Supplied entries:

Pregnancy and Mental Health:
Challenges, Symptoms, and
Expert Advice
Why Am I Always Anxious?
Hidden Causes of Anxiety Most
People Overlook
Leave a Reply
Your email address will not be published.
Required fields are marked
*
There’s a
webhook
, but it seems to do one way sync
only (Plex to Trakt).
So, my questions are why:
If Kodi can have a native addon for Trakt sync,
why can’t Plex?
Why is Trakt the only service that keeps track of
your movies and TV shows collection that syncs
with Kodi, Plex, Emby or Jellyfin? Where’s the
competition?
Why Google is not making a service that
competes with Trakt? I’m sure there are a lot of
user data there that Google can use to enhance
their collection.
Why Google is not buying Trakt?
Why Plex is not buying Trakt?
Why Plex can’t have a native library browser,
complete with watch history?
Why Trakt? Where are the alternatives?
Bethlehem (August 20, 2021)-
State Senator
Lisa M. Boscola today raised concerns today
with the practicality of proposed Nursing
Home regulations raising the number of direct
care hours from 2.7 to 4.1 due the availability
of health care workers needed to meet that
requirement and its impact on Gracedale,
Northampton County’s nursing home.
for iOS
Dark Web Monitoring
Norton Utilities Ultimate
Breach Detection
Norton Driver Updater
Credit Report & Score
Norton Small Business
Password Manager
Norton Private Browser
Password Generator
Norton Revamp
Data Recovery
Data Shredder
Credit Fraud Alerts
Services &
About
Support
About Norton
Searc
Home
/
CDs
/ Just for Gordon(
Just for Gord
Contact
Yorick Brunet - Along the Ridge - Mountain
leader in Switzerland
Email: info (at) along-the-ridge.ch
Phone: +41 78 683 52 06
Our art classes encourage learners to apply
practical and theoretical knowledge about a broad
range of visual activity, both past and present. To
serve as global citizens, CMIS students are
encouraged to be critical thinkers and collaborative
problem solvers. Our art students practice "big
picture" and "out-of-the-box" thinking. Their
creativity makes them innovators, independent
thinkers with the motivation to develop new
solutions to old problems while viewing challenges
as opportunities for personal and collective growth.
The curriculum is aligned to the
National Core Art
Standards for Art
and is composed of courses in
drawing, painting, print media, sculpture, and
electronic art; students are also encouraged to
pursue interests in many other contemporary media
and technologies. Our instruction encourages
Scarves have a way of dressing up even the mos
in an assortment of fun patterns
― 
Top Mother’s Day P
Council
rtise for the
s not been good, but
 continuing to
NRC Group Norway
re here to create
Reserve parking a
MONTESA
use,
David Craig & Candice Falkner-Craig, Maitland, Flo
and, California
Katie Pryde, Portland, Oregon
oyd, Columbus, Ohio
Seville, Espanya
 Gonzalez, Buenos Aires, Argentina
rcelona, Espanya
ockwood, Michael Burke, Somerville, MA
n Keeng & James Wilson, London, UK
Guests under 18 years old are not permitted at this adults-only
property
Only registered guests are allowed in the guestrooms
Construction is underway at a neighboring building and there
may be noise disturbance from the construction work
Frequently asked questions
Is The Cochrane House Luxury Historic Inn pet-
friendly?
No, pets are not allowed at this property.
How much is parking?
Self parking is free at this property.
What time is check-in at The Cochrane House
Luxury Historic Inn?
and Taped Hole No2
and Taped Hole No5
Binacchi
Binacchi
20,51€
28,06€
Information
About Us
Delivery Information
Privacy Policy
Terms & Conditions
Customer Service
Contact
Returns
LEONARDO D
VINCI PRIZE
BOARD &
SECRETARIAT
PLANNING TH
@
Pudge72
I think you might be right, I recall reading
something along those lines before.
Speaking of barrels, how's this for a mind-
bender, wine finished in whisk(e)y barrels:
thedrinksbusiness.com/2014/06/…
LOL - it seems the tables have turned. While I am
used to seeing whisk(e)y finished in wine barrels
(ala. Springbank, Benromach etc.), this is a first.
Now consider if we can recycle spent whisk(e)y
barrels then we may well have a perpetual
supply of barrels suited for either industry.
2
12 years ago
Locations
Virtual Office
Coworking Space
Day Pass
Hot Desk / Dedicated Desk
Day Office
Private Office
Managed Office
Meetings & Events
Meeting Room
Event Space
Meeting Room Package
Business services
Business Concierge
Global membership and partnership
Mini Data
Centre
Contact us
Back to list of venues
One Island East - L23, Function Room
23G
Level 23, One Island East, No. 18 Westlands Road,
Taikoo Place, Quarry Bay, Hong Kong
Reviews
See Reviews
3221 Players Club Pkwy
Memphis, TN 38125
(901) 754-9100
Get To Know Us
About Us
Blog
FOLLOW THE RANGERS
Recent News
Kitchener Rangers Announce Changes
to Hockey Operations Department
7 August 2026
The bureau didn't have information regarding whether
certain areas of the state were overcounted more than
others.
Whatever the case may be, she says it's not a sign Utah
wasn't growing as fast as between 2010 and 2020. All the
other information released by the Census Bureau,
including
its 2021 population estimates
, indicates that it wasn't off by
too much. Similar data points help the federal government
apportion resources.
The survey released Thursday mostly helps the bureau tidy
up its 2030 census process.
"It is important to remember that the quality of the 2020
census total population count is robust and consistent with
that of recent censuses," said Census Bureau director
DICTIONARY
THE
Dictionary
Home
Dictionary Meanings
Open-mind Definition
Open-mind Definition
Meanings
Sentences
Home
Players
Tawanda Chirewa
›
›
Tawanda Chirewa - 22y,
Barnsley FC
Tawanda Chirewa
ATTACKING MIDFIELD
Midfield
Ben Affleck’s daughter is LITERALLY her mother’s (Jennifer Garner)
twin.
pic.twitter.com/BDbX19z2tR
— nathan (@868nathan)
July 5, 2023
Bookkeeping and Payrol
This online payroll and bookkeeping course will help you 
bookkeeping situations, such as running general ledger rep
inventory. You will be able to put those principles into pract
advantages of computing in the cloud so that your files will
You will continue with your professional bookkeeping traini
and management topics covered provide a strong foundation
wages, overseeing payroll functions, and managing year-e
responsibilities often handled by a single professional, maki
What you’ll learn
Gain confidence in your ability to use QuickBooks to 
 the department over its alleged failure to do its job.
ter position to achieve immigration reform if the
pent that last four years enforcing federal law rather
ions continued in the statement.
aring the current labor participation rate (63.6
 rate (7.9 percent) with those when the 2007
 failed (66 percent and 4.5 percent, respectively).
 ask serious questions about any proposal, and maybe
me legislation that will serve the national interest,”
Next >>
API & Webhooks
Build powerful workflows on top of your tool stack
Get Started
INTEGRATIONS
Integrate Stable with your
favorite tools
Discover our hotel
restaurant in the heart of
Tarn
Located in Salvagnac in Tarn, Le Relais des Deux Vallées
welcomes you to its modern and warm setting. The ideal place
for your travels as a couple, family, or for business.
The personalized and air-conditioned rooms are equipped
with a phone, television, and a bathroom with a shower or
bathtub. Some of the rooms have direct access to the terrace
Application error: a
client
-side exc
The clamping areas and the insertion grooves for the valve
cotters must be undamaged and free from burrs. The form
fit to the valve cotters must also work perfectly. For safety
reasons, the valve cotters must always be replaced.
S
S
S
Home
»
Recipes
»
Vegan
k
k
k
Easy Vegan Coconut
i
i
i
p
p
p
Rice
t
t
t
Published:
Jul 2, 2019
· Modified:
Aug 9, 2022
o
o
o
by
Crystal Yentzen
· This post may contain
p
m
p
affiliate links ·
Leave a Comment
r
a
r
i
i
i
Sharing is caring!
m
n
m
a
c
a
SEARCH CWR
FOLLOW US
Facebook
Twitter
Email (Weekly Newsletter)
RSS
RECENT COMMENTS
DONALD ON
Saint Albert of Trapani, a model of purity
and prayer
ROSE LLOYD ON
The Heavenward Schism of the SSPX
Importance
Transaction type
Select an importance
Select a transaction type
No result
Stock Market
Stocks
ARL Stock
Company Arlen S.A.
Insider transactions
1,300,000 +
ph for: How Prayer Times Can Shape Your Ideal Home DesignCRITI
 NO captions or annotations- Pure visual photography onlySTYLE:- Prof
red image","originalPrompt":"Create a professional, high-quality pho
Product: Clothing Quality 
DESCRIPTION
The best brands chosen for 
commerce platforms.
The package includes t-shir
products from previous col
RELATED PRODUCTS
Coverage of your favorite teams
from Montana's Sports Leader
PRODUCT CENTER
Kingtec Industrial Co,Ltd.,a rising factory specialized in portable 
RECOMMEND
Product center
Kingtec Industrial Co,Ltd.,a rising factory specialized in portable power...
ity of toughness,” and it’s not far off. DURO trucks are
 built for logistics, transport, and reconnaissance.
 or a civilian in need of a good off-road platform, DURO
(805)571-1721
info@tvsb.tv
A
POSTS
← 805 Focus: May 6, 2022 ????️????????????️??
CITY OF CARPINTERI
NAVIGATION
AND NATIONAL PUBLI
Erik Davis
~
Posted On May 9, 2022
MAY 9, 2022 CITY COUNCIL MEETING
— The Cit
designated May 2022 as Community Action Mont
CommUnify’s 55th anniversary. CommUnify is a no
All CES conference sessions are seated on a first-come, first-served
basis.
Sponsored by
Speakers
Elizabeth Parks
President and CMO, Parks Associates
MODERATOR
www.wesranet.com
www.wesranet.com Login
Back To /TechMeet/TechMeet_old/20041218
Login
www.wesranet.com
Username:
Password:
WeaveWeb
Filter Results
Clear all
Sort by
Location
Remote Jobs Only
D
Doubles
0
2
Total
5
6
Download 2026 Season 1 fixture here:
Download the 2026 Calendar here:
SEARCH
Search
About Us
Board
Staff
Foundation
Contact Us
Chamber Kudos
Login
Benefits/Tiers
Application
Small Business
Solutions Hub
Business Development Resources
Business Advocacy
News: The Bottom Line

Prompt: Work through the records above. Copy every line with the string "barrels".

Reply to the exercise:
Speaking of barrels, how's this for a mind-
bender, wine finished in whisk(e)y barrels:
used to seeing whisk(e)y finished in wine barrels
barrels then we may well have a perpetual
supply of barrels suited for either industry.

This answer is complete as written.